==== DATA PROVIDED
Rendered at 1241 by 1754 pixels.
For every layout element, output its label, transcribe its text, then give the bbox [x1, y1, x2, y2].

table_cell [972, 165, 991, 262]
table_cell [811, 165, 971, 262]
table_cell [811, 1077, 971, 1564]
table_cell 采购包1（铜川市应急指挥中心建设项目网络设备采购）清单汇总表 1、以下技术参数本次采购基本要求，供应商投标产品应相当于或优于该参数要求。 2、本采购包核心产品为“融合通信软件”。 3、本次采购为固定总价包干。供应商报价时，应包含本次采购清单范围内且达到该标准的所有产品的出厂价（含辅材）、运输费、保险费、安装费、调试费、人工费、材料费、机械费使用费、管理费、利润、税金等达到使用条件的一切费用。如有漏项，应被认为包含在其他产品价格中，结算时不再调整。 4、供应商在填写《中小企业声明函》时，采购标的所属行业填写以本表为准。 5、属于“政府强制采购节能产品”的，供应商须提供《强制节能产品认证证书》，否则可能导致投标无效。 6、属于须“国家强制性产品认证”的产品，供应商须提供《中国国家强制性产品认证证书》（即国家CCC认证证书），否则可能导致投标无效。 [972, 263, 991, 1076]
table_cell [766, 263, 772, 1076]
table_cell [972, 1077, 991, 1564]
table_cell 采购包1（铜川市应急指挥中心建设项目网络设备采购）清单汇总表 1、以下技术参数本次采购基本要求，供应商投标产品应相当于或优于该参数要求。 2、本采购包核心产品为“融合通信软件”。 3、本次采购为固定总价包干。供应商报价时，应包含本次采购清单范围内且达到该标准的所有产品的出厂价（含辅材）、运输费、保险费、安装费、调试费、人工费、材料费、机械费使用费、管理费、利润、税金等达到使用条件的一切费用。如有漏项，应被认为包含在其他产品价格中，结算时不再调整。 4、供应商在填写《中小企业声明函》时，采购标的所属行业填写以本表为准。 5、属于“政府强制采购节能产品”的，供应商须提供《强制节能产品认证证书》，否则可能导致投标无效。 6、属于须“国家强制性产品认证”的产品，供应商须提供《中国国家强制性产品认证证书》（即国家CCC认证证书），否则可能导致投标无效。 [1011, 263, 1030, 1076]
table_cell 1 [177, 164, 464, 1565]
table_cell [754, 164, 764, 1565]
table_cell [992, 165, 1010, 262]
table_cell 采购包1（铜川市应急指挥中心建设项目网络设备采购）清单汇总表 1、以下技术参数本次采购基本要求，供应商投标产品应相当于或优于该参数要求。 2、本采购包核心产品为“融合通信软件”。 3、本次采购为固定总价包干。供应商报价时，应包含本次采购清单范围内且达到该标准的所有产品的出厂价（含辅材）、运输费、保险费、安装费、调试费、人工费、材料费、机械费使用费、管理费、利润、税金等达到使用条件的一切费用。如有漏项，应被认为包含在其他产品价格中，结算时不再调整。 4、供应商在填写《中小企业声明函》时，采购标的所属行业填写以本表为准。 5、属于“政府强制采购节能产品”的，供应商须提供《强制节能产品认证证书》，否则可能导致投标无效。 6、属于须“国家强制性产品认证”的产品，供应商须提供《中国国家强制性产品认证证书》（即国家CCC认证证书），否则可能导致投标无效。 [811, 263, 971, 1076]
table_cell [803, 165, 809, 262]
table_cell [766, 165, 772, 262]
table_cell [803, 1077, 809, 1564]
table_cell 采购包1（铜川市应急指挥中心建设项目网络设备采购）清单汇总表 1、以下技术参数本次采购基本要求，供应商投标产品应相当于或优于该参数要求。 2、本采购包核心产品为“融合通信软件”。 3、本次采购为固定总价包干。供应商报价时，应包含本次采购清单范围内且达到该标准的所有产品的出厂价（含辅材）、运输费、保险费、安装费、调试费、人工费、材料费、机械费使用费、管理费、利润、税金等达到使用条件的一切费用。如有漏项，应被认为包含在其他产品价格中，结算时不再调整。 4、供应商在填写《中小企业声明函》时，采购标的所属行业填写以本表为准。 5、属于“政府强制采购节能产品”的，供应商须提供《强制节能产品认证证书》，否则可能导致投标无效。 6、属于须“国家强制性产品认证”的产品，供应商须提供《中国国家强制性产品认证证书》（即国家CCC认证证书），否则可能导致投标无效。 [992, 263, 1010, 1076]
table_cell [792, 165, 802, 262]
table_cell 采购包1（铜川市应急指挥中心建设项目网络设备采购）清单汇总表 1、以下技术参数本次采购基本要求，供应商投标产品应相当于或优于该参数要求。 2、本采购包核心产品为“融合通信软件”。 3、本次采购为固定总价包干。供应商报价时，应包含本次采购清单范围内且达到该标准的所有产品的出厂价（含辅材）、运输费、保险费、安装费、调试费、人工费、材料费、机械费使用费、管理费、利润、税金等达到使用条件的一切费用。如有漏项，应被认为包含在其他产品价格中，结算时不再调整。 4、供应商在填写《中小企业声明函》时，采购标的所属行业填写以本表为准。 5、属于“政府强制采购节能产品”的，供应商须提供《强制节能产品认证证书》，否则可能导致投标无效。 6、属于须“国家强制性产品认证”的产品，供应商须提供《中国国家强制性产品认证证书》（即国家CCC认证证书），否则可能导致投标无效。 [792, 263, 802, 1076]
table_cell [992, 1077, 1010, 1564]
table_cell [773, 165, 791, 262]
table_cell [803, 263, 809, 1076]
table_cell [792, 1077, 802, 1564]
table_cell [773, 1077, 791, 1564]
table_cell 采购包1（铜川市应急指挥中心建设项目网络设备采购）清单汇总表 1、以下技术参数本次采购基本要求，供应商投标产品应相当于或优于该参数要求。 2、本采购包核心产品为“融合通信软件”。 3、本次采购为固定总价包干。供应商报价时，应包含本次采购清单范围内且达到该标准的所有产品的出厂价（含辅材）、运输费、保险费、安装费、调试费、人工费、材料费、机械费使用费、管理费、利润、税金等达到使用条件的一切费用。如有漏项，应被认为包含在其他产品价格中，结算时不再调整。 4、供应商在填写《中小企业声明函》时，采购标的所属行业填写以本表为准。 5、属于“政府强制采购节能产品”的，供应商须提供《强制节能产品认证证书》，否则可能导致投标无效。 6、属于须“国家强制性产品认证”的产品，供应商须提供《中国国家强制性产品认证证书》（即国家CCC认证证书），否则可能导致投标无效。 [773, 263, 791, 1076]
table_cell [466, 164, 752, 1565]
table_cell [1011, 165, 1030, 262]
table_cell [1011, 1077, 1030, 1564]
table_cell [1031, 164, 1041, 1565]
========
- [EXERCISE REQUIREMENTS]
Only one stretch of the records above is wanted: the lines between the one holding "table_cell [972, 165, 991, 262]" and the one holding "table_cell [766, 263, 772, 1076]", inclusive, reproduced exactly.

- [ANSWER SECTION]
table_cell [972, 165, 991, 262]
table_cell [811, 165, 971, 262]
table_cell [811, 1077, 971, 1564]
table_cell 采购包1（铜川市应急指挥中心建设项目网络设备采购）清单汇总表 1、以下技术参数本次采购基本要求，供应商投标产品应相当于或优于该参数要求。 2、本采购包核心产品为“融合通信软件”。 3、本次采购为固定总价包干。供应商报价时，应包含本次采购清单范围内且达到该标准的所有产品的出厂价（含辅材）、运输费、保险费、安装费、调试费、人工费、材料费、机械费使用费、管理费、利润、税金等达到使用条件的一切费用。如有漏项，应被认为包含在其他产品价格中，结算时不再调整。 4、供应商在填写《中小企业声明函》时，采购标的所属行业填写以本表为准。 5、属于“政府强制采购节能产品”的，供应商须提供《强制节能产品认证证书》，否则可能导致投标无效。 6、属于须“国家强制性产品认证”的产品，供应商须提供《中国国家强制性产品认证证书》（即国家CCC认证证书），否则可能导致投标无效。 [972, 263, 991, 1076]
table_cell [766, 263, 772, 1076]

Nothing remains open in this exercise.